Aforementioned secondary findings may be harder to interpret in patients with acute and chronic pancreatitis. Some of the cases in our study had no clinical symptoms of acute pancreatitis, while they did have radiological features of inflammation, emphasizing the importance of confirming imaging findings with the clinical presentation. A previous study demonstrated that an interrupted and dilated PD in the acute setting of pancreatitis was associated with a near-future diagnosis (24 months) of PDAC [27]. Therefore, these features could potentially aid in distinguishing between PDAC-induced pancreatitis and “regular” acute pancreatitis. On the other hand, in the setting of chronic pancreatitis, radiological features like duct dilation and interruption may be less specific for PDAC as investigated in a small case–control study of patients with PDAC and chronic pancreatitis [18]. In their study, PDAC was also suspected in 83% of the patients with chronic pancreatitis, predominantly based on the presence of ductal dilation and interruption.

For research to lead to quality improvement, not only the identification of a problem and its prevalence are important, but also the investigation into the cause of the problem. Discrepancies in interpretation (RADPEER 2 and 3) were more likely to occur in imaging obtained external to our center, particularly in MRI. This finding is in accordance with a meta-analysis on discrepancy rates for body MRI when re-read by a subspecialist [28]. Therefore, re-reading of imaging exams should always be structured and formal, avoiding fixation on externally reported conclusions. Regarding the possible radiological errors that may have hampered accurate detection at the time of imaging, underreading was the most commonly identified error in our study (47% of errors in MRI, 57% in CT), in accordance with previous results [29]. Considering the majority of errors are perceptual, an automatic “red-flag system” using artificial intelligence may improve the incidental detection of early-stage tumors in future practice. Simultaneous imaging interpretation by such a system and the radiologist may point out areas of interest for further investigation, and therefore improve both the accuracy and efficiency of cross-sectional imaging [30].

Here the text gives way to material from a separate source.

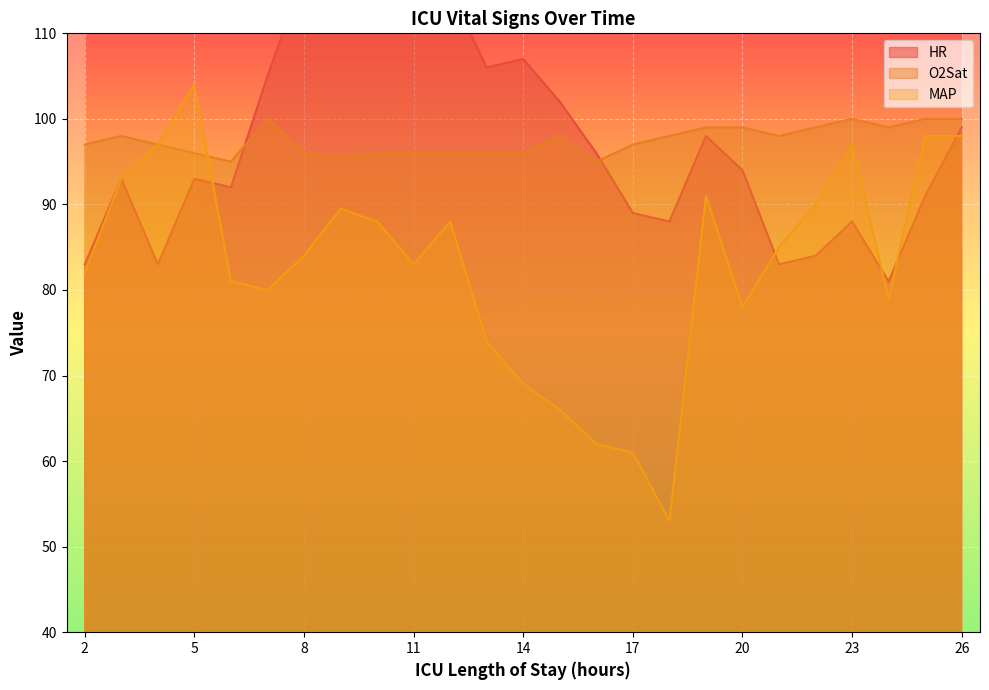

What is the lowest value of the O2Sat series?

95.0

Although we conducted a comprehensive, matched, case–control study on pre-diagnostic radiological findings of both CT and MRI and presented novel findings, our study may be limited by some factors. To start, our case group had a limited sample size and comprises a heterogeneous group with either CT or MRI with various imaging protocols. Approximately 35% of the reassessed CTs in this study were obtained without contrast, which may have restricted the radiologists’ ability to assess the presence of lesions and secondary signs. This represents a real world scenario, in which unfortunately not all opportunities to detect pre-diagnostic pancreatic cancer will be according to ideal imaging protocols. When pancreas pathology is suspected, the next immediate step after substandard imaging would be to follow-up with the optimal CT and MRI protocols for assessing the pancreas according to society recommendations. Other limitations include the possibility of selection bias as only 12% of PDAC patients had a pre-diagnostic imaging exam available. We acknowledge that the broad utilization of cross-sectional imaging only applies to select countries where these resources are readily available and that early detection on abdominal imaging is not as feasible in areas stressed for resources. Although we have attempted to identify and categorize the radiological errors that may have led to missing or misinterpreting (features of) PDAC, we acknowledge that this is subjectively determined in retrospect.

To conclude, our findings indicate that PDAC-related features on abdominal imaging can be present long before PDAC is diagnosed. These features are rarely present in individuals who are not diagnosed with PDAC, and therefore dedicated pancreas imaging is warranted if these features are found. Future research should focus on an automated second review that can detect otherwise missed lesions or secondary signs, aided by artificial intelligence. In addition, prospective studies should point out if early detection of PDAC would indeed lead to improved survival.